Kral ise çok endişeliydi ve onca zorluklarla, yıllarca çalışarak tesis ettiği aile mutluluğunun bozulmaması için, biricik damadının gözleri kesinlikle açılmamalıydı.

Sağa sola tehditli emirler yağdırıyordu.

-Derhal bu doktoru yakalayın… İftiralar atın… Yalanlarla, saldırılarla halkın nazarında itibarsızlaştırın. Zindanlara atın… Hatta halka fark ettirmeden, gizlice hayatını bitirin…

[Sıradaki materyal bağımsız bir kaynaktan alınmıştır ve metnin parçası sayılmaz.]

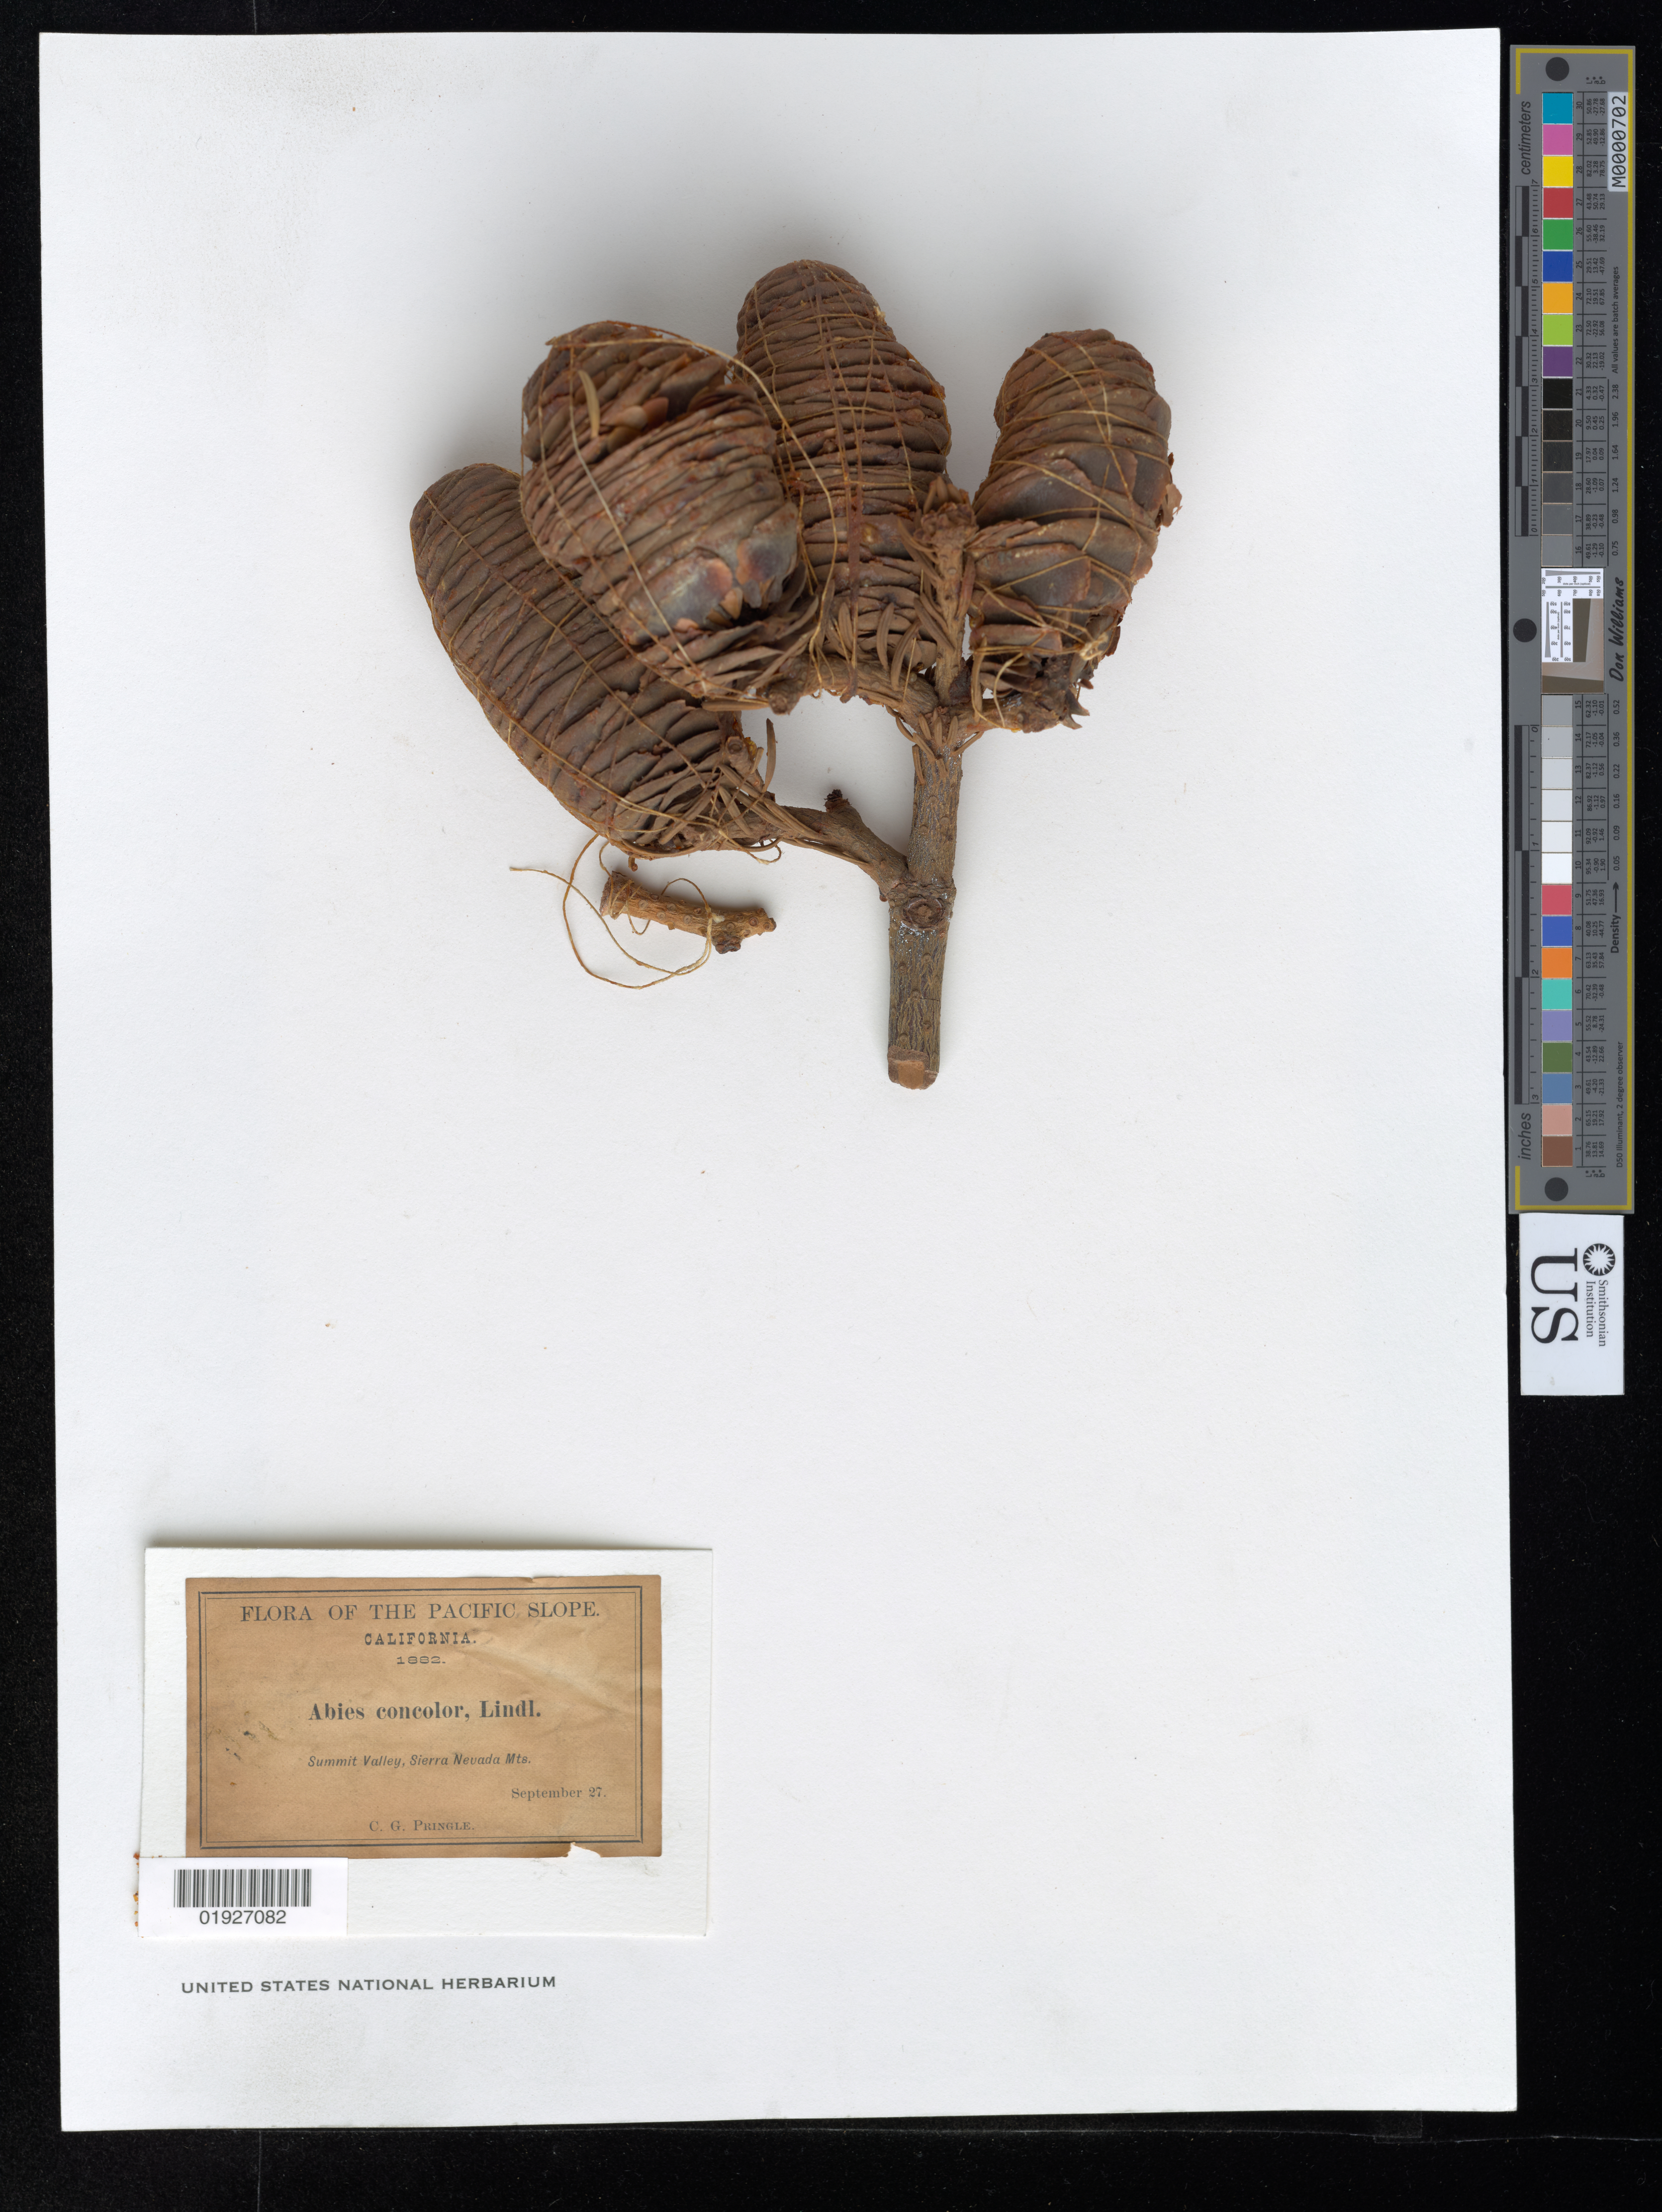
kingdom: Plantae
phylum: Tracheophyta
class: Pinopsida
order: Pinales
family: Pinaceae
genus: Abies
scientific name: Abies concolor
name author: (Gordon & Glend.) Lindl. ex Hildebr.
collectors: C. G. Pringle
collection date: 1882-09-27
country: United States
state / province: California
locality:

Aksi halde, cellâtlardan cellat beğenin…

Bunu duyan ünlü doktor hayatını kurtarmak için, merhametiyle ünlü olan vezire müracaat eder. Kralın biricik damadının gözlerini açarak, çok önemli bir hayır işleyeceğini anlatır.

Vezirin kaşları birden çatılır ve doktora sert sözlerle yalvarmaya başlar:

-“Vazgeç evlât bu sevdadan. Durum çok ciddi! Git canını kurtar. Benim de canımı tehlikeye atma, benimle görüşmemiş ol!” .gibi sözlerle doktoru huzurundan kovar.

  • Doktor mahzun bir şekilde ayrılırken, vezire dönerek, şu anlam yüklü sözleri söyler:
  • -“Demek ki bazı kimselerin istedikleri gibi hareket etmemeleri için, BAZILARININ

GÖZLERİNİN KÖR OLMALARI GEREKİYOR…”

Tecrübeli vezirin bu anlamlı sözlere verdiği cevap, daha çok anlamlıdır:

-“Kör gözleri açmaya talip olanların da ÇANTASINA KEFENİNİ HAZIRLAYARAK, yalanlara, saldırılara, iftiralara ve MENFAATLERE DAYALI İHÂNETLERE hazırlıklı olması şarttır…

SORU: Siz bu olaydan ne anladınız?

Bu soruyu ünlü bir akademisyen ve günlük olayları çok yakından takip eden bir dostuma sorduğumda, bana şu ilginç cevabı verdi:

-“Herkesin malumudur ki, yarım asırdan fazla zamandan beri çeşitli baskılarla ve entrikalarla ülkemizin kalkınmasını engelleyen, Dış ŞER güçlerin; tüm plânlarını boşa çıkaran bir lideri hatırlattı bana… Bu şer dış güçler, her türlü baskılarla ve Fetö darbe girişimleriyle, tam ümitlerinin zirvesindelerken, işlerini tersine döndüren güçlü bir lidere tosladılar. Bütün Şer güçlerin üstesinden gelip; ASELSAN, BAYKAR, Bayraktar, M.SAVUNMA vs. tesislerinin önlerini açan bu Dünya liderine, işte aynen bu doktora saldırdıkları gibi saldırıldığını anladım” demişti.

-“Demek ki bazı ŞER ve istilâcı devletlerin, ülkemizi keyiflerine ve çıkarlarına göre yönettirebilmeleri için, halkın da GÖZLERİNİN KÖR OLMALARI GEREKİYORMUŞ…”

Bu masum gözleri kör etmek için; yalan vaatlerle vs. çeşitli hilelerle, bu lider için akla hayale gelmeyen yalan ve iftiralarla, gerçekleri ört-bas etmek adına kiraladıkları kafaları ve kurumları kullanıyorlar. Özellikle de o malûm medyayı, sendikaları, odaları, malûm muhalif parti ve siyasetçileri kullanıyorlar.

Muhalefeti alenî desteklemeyi vaad eden ABD başkanı BİDON’IN açıkça itirafları, ‘bu harika teşhisi tam doğruluyor’ mahiyettedir...

  • Neydi o itiraf?

-''Erdoğan'a çok farklı bir yaklaşım uygulamalıyız. Muhalefeti desteklediğimizi açıkça göstermeliyiz. Tüm muhalefetle doğrudan temasa geçip, Erdoğan'ı seçimde yenecek duruma gelmelerini sağlamalıyız.”

Evet, saygı değer dostlarım.

Afganistan, Suriye, Irak vs. ülkelerin durumlarına düşmemek için, şu masum halkın; uyanık, müteyakkız ve bilinçli olmaları ve bu sinsi tuzaklara düşmemeleri ardına, bir vatan borcu olarak arz ettim…

Öyle ya bizim, Suriyelilerin bize sığındıkları gibi, sığınacağımız hiç bir ülke yok! Vesselâm.